→ Passage to read:
[start]

In one or more future quarters, our net sales or operating results will
likely be below the expectations of public market analysts and investors. If
this occurs, the price of our common stock would likely decline.

Our success depends on the growth of communication networks and their use of
optical communication technologies. If these events do not occur, our net
sales may decline and our business would likely be significantly harmed.

Our optical subsystems and components are used primarily in enterprise,
metropolitan area, wide area and telecommunication networks. These markets are
rapidly evolving and it is difficult to predict their potential size or future
growth rate. In addition, there is uncertainty as to the extent to which
optical communication technologies will be used throughout these markets. Our
success in generating revenue in these markets will depend on the growth of
these markets and their use of optical communication technologies. If these
markets do not continue to grow, or if the use of optical communication
technologies in these markets does not expand, our net sales may decline and
our business would likely be significantly harmed.

We must develop new products and technology as well as enhancements to
existing products and technology in order to remain competitive. If we fail to
do so, our products will no longer be competitive and our net sales will
decline.

[end]

→ Task set:
A. According to the passage on business risks, in which networks are the company's optical subsystems and components primarily used?
B. Carry on the passage on business risks from its last sentence, keeping its style.
The records have no connection to the passage on business risks.

(Extracted data entries)

[start]

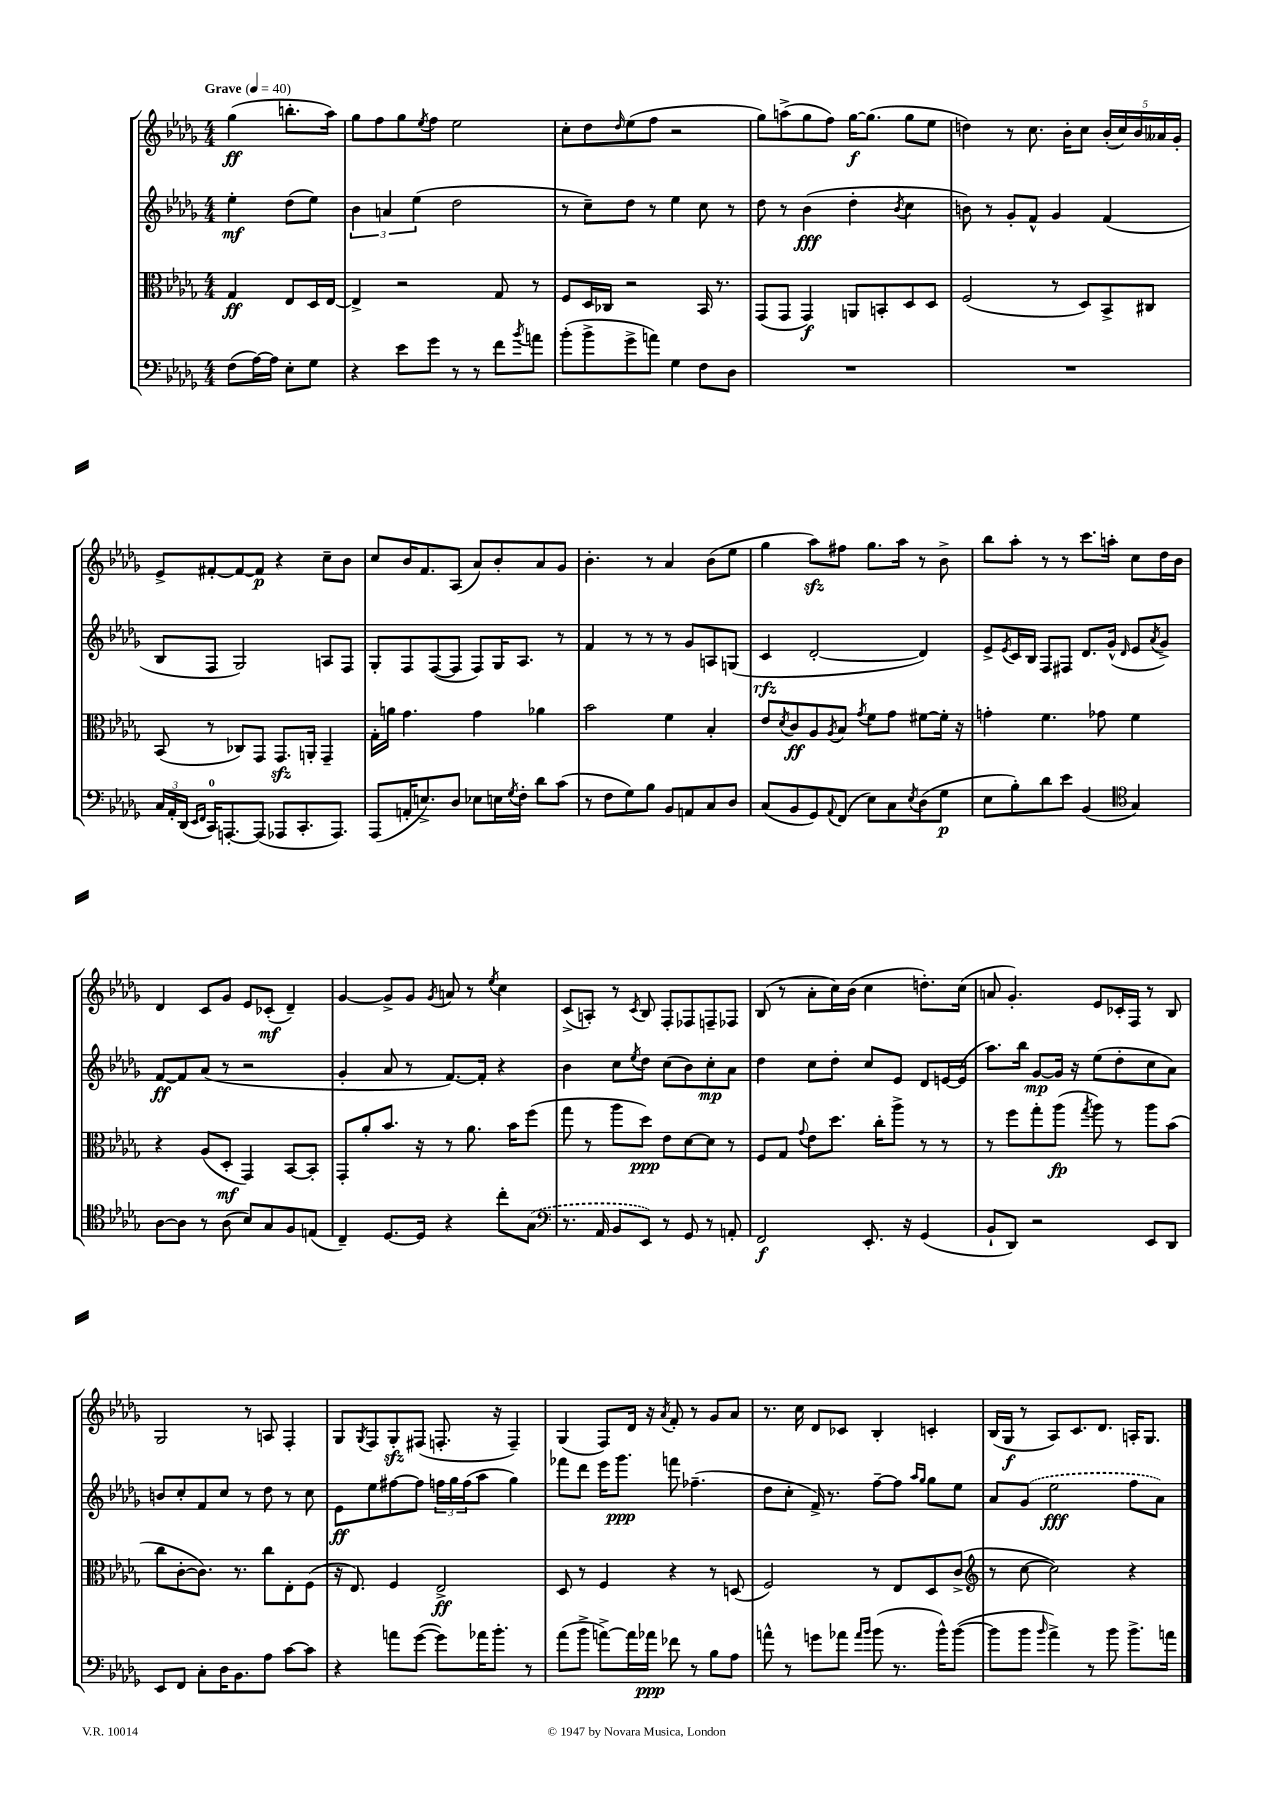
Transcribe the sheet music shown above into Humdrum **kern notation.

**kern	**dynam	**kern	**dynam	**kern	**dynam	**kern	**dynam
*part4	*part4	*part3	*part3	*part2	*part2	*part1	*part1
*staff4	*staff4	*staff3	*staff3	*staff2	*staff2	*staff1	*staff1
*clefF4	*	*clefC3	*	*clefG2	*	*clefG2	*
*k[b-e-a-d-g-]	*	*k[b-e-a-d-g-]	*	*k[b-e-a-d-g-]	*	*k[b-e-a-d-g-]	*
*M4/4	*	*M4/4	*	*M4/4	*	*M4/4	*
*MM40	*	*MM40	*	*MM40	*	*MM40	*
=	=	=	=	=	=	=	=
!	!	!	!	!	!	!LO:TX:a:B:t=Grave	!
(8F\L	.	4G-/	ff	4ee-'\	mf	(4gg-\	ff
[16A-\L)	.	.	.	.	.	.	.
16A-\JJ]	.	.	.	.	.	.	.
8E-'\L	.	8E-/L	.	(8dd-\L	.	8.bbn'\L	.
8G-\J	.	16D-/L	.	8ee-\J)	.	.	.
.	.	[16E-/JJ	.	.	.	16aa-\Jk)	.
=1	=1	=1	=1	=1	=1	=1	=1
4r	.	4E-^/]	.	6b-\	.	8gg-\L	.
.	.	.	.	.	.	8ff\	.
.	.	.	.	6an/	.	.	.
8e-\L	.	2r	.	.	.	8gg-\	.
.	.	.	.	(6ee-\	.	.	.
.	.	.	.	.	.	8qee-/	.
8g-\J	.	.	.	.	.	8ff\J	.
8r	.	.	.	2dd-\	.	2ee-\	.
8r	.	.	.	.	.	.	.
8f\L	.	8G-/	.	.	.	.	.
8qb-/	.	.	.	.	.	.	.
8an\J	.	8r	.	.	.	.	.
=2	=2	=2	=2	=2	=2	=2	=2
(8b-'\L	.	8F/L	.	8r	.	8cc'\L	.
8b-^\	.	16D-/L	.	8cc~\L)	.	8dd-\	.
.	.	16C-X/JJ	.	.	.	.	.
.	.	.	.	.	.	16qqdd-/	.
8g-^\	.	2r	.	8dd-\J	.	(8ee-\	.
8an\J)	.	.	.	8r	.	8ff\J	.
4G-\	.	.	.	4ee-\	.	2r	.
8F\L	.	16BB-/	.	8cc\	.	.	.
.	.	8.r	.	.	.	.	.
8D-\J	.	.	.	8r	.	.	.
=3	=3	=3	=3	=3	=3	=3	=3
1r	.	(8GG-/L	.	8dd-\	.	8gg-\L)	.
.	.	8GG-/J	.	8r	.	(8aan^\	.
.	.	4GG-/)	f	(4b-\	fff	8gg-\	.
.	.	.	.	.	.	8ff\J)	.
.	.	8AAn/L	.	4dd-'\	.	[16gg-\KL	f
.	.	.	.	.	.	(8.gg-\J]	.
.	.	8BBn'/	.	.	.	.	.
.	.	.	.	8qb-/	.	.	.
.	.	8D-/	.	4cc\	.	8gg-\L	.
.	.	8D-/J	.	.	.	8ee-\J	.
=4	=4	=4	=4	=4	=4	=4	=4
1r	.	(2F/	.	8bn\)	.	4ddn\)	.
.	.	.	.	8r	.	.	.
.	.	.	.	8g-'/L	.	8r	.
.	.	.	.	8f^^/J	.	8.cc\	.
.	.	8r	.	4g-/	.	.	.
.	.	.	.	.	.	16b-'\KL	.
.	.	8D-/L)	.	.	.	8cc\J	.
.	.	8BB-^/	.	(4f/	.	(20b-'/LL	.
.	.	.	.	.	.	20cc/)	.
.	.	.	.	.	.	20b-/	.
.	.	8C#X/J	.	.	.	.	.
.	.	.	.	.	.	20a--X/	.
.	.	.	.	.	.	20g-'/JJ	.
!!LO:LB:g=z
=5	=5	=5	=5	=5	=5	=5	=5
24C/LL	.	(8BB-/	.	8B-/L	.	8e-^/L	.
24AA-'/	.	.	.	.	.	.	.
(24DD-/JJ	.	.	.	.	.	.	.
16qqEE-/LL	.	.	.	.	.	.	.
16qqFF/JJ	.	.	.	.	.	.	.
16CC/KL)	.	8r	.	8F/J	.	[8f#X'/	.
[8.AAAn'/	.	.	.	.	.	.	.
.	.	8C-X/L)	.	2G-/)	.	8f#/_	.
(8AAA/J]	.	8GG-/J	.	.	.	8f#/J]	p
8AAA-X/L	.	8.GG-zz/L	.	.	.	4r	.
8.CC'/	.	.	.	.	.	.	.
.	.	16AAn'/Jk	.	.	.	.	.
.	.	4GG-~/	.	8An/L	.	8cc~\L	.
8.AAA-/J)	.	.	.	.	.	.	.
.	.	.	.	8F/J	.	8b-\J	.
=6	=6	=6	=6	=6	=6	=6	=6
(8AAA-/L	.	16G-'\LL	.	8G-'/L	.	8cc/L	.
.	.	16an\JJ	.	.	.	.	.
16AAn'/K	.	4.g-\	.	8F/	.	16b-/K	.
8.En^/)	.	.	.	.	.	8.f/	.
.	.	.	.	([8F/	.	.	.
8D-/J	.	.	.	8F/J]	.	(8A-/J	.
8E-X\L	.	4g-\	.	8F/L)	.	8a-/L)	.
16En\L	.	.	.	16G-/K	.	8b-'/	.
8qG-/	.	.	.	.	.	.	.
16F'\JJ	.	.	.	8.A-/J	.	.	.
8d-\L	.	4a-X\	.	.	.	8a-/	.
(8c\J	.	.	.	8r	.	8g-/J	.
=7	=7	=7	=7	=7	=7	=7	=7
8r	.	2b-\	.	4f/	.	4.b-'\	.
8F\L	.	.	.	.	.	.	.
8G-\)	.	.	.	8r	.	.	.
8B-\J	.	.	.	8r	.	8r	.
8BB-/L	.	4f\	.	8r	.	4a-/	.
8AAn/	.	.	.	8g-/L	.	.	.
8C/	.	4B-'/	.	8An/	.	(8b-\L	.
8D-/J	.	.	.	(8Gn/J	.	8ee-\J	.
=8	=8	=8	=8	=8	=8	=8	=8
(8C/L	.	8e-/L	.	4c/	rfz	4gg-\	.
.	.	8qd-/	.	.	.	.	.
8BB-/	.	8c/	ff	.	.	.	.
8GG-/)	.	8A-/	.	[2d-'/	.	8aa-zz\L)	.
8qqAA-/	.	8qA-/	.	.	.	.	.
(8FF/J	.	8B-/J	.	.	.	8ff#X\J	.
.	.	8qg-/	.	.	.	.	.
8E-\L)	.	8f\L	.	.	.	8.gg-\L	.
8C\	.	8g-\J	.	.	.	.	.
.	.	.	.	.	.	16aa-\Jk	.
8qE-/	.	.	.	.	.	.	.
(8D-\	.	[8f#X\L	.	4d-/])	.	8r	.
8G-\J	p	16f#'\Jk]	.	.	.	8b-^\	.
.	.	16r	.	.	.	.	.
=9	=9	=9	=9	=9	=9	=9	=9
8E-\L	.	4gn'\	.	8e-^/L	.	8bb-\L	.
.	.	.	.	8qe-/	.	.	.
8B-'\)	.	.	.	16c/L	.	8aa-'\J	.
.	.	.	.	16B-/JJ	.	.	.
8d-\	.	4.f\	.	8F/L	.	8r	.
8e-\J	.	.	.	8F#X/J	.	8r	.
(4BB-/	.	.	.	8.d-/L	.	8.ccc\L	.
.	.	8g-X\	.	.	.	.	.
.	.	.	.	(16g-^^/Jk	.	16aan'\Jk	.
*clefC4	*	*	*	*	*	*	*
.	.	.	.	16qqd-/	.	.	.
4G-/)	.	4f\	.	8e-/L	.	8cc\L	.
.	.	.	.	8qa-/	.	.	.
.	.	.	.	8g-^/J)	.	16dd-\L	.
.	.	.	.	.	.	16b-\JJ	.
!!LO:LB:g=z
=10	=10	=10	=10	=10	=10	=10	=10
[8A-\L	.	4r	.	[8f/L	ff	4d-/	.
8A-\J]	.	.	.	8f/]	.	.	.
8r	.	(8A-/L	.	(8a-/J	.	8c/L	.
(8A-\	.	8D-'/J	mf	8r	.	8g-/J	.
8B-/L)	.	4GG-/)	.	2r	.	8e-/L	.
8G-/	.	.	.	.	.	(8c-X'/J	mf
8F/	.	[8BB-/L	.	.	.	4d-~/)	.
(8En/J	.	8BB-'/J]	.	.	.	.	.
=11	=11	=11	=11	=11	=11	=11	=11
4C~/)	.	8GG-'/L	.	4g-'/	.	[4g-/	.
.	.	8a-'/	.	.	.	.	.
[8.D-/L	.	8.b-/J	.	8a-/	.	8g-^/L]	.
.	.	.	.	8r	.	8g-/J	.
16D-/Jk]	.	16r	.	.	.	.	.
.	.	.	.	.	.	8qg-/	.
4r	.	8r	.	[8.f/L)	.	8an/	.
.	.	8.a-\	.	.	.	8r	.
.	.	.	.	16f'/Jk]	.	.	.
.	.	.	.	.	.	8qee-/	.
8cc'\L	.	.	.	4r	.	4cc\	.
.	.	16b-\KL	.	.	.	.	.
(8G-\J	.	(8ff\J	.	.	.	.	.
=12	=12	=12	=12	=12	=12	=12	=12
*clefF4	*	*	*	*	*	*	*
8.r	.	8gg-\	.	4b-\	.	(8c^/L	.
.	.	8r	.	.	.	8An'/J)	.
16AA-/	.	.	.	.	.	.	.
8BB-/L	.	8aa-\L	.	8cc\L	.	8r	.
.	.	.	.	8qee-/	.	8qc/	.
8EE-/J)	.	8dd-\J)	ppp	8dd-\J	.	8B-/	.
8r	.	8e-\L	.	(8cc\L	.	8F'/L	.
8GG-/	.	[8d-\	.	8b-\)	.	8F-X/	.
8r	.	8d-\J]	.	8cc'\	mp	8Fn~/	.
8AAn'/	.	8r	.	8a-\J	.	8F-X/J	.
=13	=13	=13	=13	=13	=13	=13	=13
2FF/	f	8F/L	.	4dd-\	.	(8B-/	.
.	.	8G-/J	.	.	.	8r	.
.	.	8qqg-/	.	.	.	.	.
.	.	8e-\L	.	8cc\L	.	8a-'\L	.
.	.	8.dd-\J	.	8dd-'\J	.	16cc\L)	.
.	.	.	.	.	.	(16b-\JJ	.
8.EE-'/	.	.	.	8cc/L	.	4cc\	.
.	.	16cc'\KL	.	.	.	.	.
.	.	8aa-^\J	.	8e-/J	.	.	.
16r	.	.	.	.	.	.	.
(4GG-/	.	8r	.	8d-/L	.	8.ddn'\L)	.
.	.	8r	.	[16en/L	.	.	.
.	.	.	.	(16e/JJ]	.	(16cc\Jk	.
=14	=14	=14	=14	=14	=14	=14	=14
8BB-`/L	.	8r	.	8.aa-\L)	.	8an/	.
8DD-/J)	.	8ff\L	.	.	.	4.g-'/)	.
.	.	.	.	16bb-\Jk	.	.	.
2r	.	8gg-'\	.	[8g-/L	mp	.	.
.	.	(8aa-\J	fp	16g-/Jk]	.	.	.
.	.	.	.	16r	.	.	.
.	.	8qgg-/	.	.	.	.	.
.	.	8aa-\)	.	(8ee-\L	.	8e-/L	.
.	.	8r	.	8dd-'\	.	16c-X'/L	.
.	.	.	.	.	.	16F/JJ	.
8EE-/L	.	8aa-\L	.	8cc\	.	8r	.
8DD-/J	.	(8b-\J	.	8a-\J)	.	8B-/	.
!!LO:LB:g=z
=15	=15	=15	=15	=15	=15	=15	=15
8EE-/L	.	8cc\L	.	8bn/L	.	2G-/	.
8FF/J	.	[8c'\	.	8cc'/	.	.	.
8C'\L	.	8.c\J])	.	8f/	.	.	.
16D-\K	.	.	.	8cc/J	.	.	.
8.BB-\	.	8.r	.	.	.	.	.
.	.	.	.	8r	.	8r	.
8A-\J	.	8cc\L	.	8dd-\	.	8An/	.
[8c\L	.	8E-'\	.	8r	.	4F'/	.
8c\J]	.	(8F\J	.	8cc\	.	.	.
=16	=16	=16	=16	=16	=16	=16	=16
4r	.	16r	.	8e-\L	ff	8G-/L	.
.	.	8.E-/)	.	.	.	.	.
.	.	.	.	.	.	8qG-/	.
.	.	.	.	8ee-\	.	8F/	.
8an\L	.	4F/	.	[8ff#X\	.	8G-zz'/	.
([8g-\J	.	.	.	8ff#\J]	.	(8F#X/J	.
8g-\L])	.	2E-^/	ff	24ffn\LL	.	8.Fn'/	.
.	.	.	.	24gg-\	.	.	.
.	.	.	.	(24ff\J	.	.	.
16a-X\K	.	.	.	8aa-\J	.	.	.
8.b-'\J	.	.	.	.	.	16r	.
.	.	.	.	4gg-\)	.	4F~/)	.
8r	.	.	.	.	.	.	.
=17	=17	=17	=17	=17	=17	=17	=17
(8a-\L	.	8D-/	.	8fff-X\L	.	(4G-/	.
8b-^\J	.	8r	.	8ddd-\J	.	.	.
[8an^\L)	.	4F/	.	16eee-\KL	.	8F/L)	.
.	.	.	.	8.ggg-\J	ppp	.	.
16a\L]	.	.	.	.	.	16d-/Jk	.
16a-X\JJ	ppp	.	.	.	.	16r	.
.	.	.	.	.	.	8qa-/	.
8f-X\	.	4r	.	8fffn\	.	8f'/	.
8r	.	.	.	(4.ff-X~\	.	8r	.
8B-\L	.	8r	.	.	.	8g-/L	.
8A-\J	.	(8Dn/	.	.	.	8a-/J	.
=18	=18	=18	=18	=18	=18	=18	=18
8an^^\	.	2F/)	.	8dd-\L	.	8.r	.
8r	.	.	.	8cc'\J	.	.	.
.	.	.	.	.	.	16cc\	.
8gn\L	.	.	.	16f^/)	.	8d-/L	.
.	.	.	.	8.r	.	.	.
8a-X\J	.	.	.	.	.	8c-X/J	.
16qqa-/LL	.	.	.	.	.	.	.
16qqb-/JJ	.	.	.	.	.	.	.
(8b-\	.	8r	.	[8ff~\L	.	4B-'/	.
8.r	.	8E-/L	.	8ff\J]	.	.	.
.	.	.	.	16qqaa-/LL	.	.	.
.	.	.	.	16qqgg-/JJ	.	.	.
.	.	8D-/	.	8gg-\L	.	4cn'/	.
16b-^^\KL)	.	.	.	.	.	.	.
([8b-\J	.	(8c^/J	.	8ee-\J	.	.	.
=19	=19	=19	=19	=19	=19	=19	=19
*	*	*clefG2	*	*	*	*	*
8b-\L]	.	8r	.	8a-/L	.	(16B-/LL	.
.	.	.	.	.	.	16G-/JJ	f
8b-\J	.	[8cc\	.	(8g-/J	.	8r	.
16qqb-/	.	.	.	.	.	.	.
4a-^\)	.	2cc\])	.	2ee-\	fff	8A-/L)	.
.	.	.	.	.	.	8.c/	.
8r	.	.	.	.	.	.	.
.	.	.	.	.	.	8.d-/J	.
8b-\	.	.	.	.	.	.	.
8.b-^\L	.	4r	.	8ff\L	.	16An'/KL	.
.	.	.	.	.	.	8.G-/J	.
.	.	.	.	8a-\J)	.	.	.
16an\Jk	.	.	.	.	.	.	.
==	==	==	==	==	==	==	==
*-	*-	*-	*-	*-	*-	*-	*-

[end]

→ Task answers:
A. They are used primarily in enterprise, metropolitan area, wide area and telecommunication networks.

B.
The market for our products and technology is characterized by rapid
technological change, new and improved product introductions, changes in
customer requirements and evolving industry standards. Our future success will
depend to a substantial extent on our ability to develop, introduce and
support new products and technology on a successful and timely basis. If we
fail to develop and deploy new products and technologies or enhancements of
existing products on a successful and timely basis or we experience delays in
the development, introduction or enhancement of our products and technologies,
our products will no longer be competitive and our net sales will decline.

The development of new, technologically advanced products is a complex and
uncertain process requiring high levels of innovation and highly skilled
engineering and development personnel, as well as the accurate anticipation of
technological and market trends. We cannot assure you that we will be able to
identify, develop, manufacture, market or support new or enhanced products
successfully, if at all, or on a timely basis. Further, we cannot assure you
that our new products will gain market acceptance or that we will be able to
respond effectively to product announcements by competitors, technological
changes or emerging industry standards. Any failure to respond to
technological change would significantly harm our business.

Our products are incorporated into larger systems which must comply with
various domestic and international government regulations. If the performance
of our products contributes to our customers' inability to comply with these
requirements, we may lose these customers and our net sales will decline.

In the United States, our products are incorporated into larger systems
which must comply with various regulations and standards defined by the
Federal Communications Commission and Underwriters Laboratories.
Internationally, our products are incorporated into larger systems which must
also comply with standards established by local authorities in various
countries which may vary considerably. If the performance of our products
contributes to our customers' inability to comply with existing or evolving
standards established by regulatory authorities or to obtain timely domestic
or foreign regulatory approvals we may lose these customers and our net sales
will decline.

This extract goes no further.